Keeping the Glow: Steps to Healthy Skin
The skin is the largest organ in the body and is often one of the most neglected and abused. Taking care of our skin involves more than just slapping on a little moisturizer in the morning after a shower. It needs to be nourished and looked after just like any other organ because without it, we could not survive. Skin protects the internal organs and systems from deadly viruses, bacteria, chemicals, too much water, among other potential invaders, and helps regulate body temperature. There are a number of things that can be done to keep our “shell” in good shape. Let’s look at a few.
Hydration: Staying hydrated by drinking 6-8 glasses of water daily is important. Water helps maintain flexibility and aids in the elimination of harmful toxins. Alcohol, coffee, tea, and soda are not replacements for pure water. These drinks can actually contribute to dehydration.
Sunshine: Avoiding too much sun will keep our skin from becoming damaged and wrinkled prematurely. We need some sunlight to for vitamin D, but too much can do damage. Aim for approximately 5-30 minutes a day (depending on skin type) between the hours of 10-4. This is contrary to much of the advice from some circles, but this is the time when the full spectrum of the sun’s rays (UVA, UVB, etc.) is available and can deliver the greatest health benefit in terms of vitamin D synthesis. Moderation is the key.
Nutrition: Proper nutrition plays a large role in maintaining a youthful appearance. Plenty of fruits and vegetables provide important vitamins and minerals and their antioxidant content helps reduce inflammation, which contributes significantly to skin aging. Healthy fats such as flax seeds/oil, avocados, nuts and seeds, as well as foods rich in vitamins B, C and E, are all great for our skin. Vitamin C is essential for building collagen, the connective tissue that literally helps hold us together and keeps our skin in place. The potent antioxidant ALA (alpha lipoic acid) is a powerful anti-inflammatory, both used orally and topically, and it helps vitamins C and E do their work efficiently. CoQ10 is another important antioxidant and is found in some foods like apples or in supplement form.
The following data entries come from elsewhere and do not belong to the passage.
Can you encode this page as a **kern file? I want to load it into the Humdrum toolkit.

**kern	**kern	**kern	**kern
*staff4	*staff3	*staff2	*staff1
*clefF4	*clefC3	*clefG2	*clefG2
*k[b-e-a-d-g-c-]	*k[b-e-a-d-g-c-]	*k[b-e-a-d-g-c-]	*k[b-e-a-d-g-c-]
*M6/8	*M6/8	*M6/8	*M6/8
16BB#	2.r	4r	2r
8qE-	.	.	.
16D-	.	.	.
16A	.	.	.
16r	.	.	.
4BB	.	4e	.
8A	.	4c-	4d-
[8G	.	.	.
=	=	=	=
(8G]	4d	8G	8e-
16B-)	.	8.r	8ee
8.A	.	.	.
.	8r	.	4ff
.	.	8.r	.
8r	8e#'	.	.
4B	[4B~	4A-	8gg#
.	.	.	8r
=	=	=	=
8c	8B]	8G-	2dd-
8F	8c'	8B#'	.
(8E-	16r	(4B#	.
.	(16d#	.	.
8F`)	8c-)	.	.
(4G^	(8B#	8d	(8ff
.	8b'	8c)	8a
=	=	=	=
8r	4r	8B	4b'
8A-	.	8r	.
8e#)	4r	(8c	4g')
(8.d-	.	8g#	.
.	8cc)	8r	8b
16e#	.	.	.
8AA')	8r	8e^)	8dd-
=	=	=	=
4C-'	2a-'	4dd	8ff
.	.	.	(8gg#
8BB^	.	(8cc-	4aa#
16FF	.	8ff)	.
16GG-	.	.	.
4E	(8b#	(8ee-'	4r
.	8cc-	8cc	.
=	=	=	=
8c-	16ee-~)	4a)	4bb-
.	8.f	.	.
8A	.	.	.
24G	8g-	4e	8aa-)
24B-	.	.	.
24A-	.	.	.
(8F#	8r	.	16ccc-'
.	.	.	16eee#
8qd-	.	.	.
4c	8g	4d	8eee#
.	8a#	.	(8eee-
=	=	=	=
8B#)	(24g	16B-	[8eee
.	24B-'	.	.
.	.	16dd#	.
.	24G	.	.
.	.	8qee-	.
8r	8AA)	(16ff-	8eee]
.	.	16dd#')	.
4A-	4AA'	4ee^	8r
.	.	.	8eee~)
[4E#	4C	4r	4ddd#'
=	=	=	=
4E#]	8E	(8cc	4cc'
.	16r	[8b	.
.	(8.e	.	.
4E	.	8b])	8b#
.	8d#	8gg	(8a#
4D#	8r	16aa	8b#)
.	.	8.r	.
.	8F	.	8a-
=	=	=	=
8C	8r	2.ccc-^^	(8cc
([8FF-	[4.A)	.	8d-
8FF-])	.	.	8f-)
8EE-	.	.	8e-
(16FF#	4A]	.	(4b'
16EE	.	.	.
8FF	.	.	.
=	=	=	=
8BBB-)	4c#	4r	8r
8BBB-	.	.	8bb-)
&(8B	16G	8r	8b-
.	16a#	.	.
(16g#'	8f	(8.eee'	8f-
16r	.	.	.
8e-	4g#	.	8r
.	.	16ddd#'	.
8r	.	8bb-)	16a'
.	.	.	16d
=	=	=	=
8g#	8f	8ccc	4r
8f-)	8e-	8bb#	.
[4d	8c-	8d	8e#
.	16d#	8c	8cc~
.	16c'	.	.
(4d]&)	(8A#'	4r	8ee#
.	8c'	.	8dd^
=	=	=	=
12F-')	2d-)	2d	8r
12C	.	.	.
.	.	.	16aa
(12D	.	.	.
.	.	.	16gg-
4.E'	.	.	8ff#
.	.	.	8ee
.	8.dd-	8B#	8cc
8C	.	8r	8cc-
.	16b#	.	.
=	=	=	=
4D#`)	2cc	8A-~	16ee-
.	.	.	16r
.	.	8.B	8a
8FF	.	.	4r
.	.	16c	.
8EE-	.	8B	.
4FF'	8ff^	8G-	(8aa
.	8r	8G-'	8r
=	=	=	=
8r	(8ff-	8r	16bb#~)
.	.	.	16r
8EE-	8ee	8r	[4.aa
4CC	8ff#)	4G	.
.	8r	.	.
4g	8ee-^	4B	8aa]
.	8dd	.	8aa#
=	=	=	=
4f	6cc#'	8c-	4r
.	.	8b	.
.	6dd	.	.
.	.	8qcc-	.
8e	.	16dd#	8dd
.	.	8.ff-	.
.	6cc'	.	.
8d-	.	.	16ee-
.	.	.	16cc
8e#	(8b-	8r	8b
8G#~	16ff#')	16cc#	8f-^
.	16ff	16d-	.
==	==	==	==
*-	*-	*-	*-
Conversely, foods high in unhealthy fats, such as fast food, are inflammatory, as is sugar, another major age accelerator. Sugar attaches to the proteins of collagen, causing the collagen to become stiff and inflexible, which leads to wrinkles.
Topical Suggestions: A topical ester-C cream may prove useful in the treatment of lines, wrinkles and burns. DMAE cream firms and tones the skin and may reduce lines. While not technically an antioxidant, DMAE acts as a form of one because it helps stabilize cell membranes, protecting them from free-radical damage. Some products provide both DMAE and vitamin C, as well as ALA in one cream. Moisturizing with a natural, chemical-free lotion or aloe may help to keep the skin supple and to repair damage caused by wind, cold, and other elements. Chemicals in some cleansers and soaps may be irritating, so it is best to use natural products whenever possible. Using warm water to shower is gentler than using either hot or cold water and using a skin brush stimulates circulation and boosts immunity. Also, remember to remove make up and turn down forced air heaters and air conditioners before bed. This will allow the skin to better breathe overnight and to maintain proper moisture levels.
Exercise: Exercise is another great way to maintain a healthy glow. Exercise helps bring more oxygen to the skin and leads to perspiration, which aids in the elimination of toxins.
Smoking: On the other hand, smokers get more wrinkles and sooner because smoking inhibits circulation, which means the skin will not receive all the oxygen it needs to maintain health. Smoking also reduces vitamin C levels.
The health of our skin tells much about the health of our body. Take care of it and you will reap the benefits of a youthful appearance and a healthier you!
* Perricone, Nicholas. The Perricone Prescription. Rodale 2000.